═════ Information given ═════

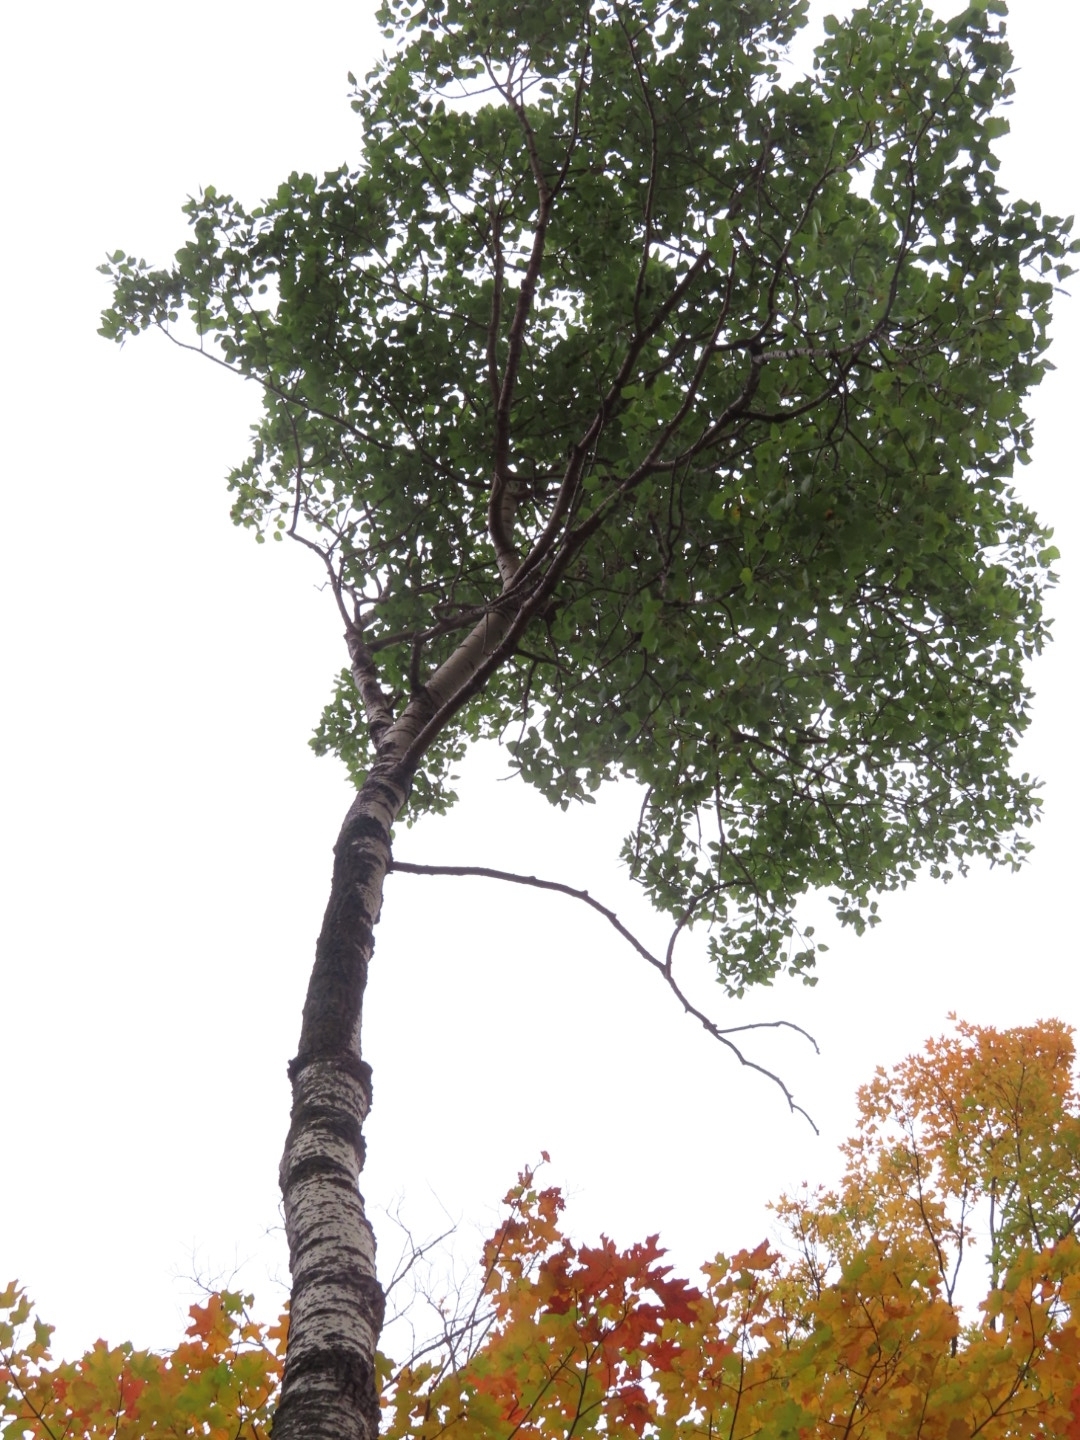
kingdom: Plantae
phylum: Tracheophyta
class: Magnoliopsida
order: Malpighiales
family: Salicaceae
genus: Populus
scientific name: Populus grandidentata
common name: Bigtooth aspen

═════

## Required task
Rewrite the data from the line with "class: Magnoliopsida" through the last line, replacing "scientific name" with "binomial name" and leaving everything else unchanged.

## Written response
class: Magnoliopsida
order: Malpighiales
family: Salicaceae
genus: Populus
binomial name: Populus grandidentata
common name: Bigtooth aspen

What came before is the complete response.